■ **WHAT YOU ARE ASKED TO DO**:
Reproduce every line of the listing below word for word, leaving out the pictures.

■ **Collected data**:
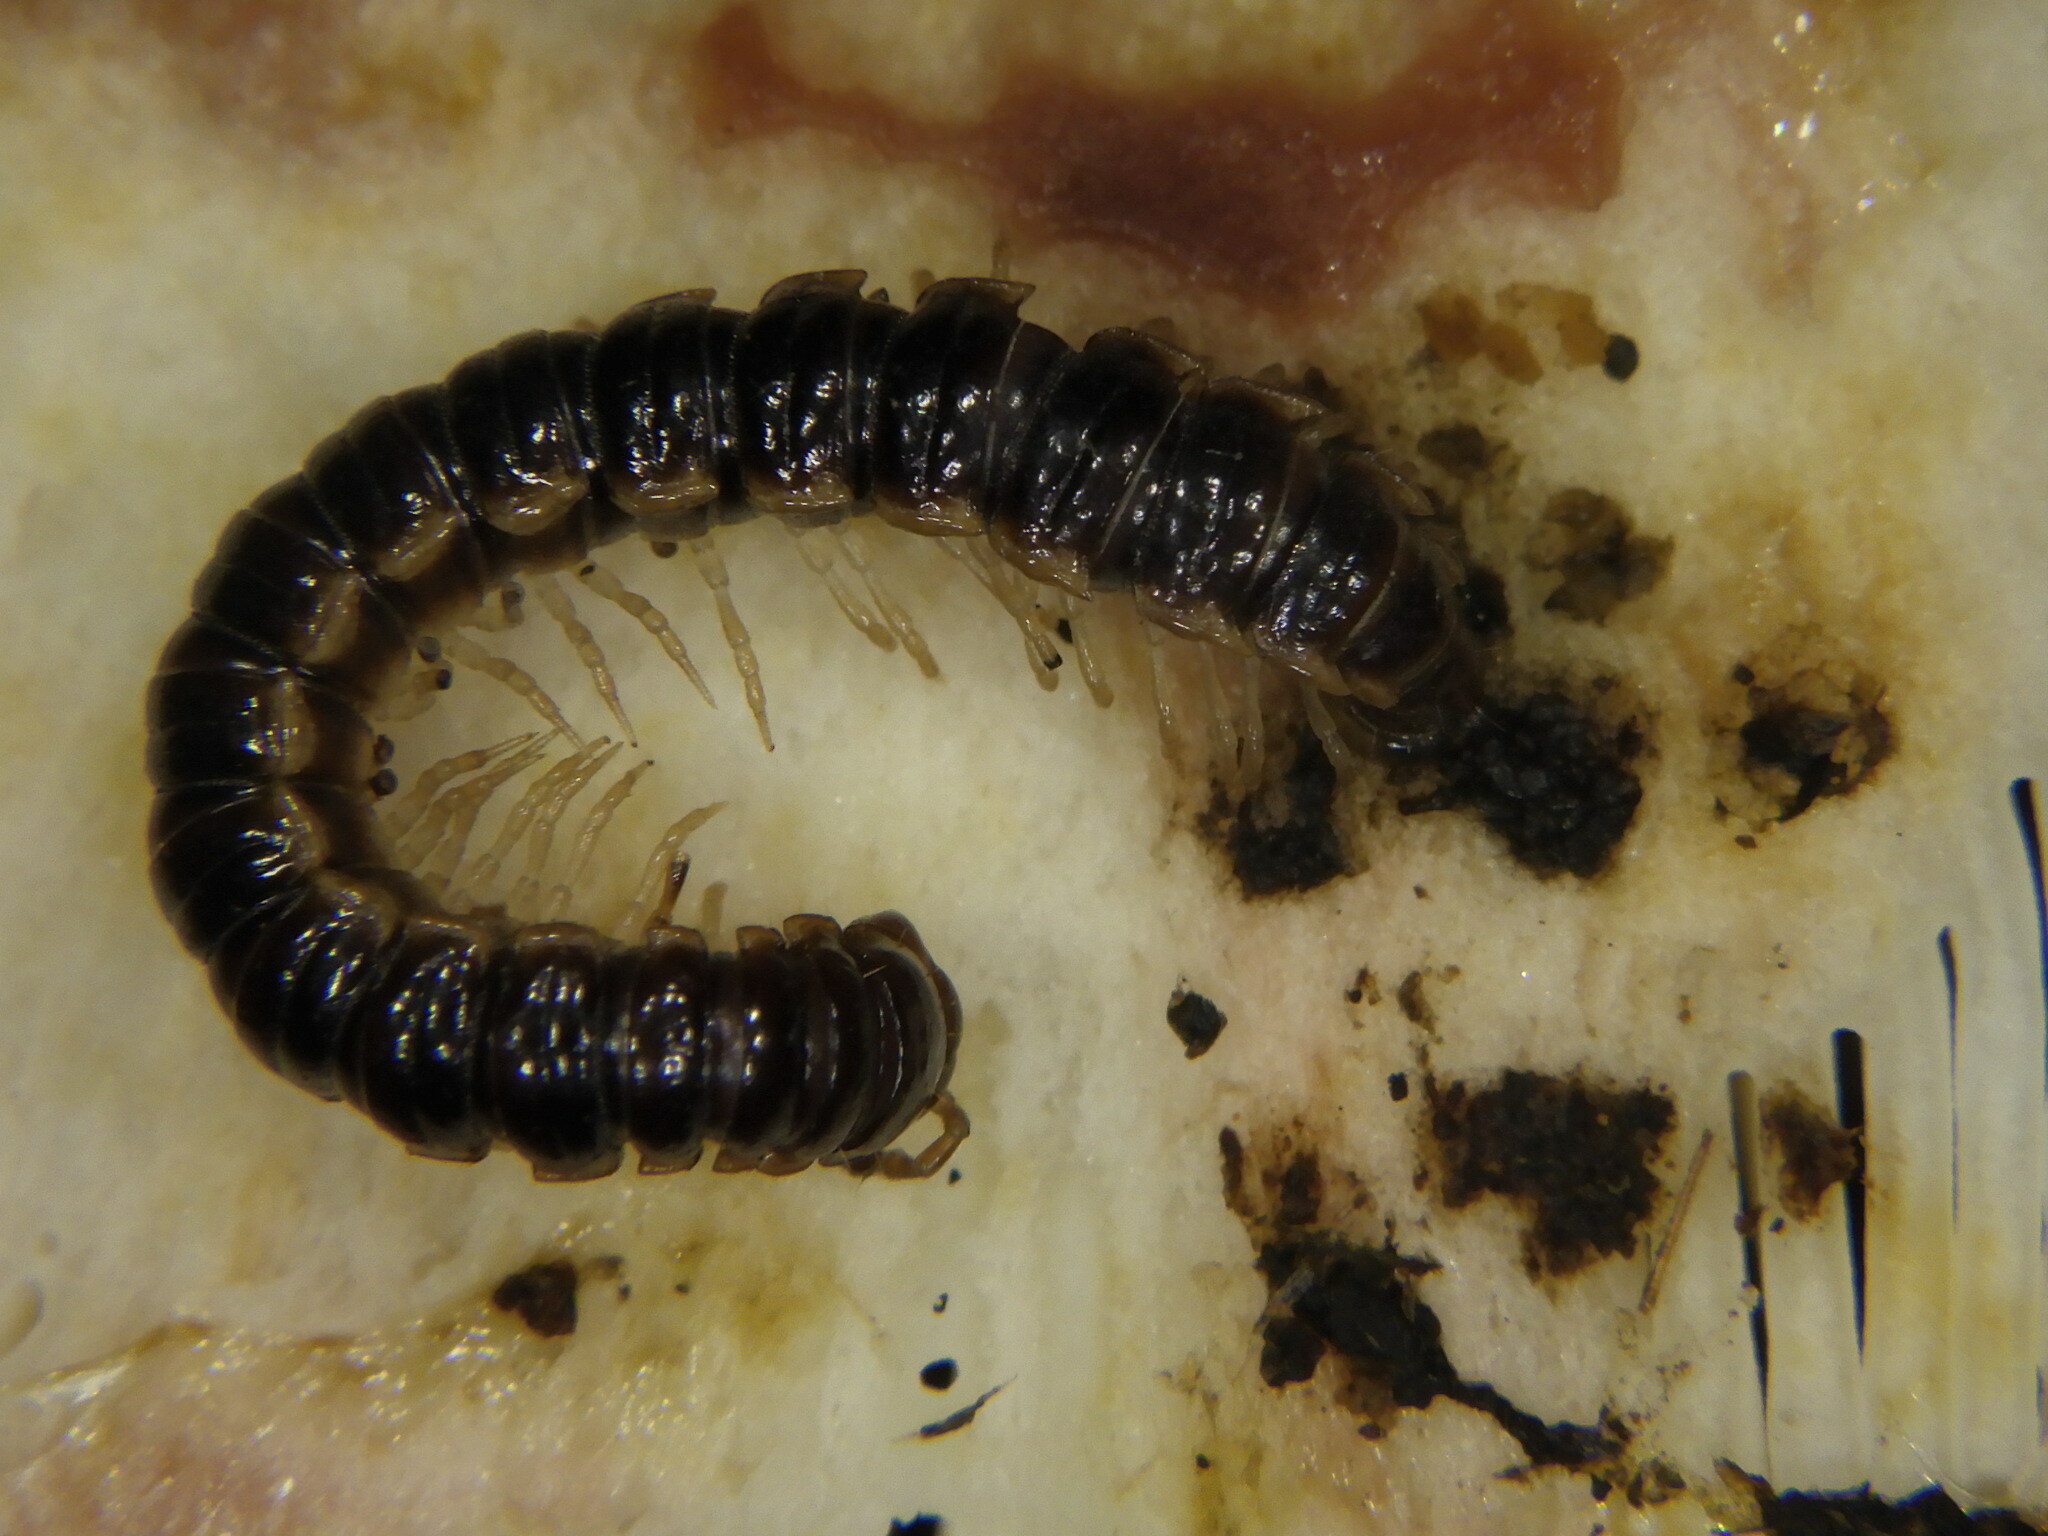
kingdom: Animalia
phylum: Arthropoda
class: Diplopoda
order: Polydesmida
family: Paradoxosomatidae
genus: Oxidus
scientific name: Oxidus gracilis
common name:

■ **EXERCISE OUTPUT**:
kingdom: Animalia
phylum: Arthropoda
class: Diplopoda
order: Polydesmida
family: Paradoxosomatidae
genus: Oxidus
scientific name: Oxidus gracilis
common name:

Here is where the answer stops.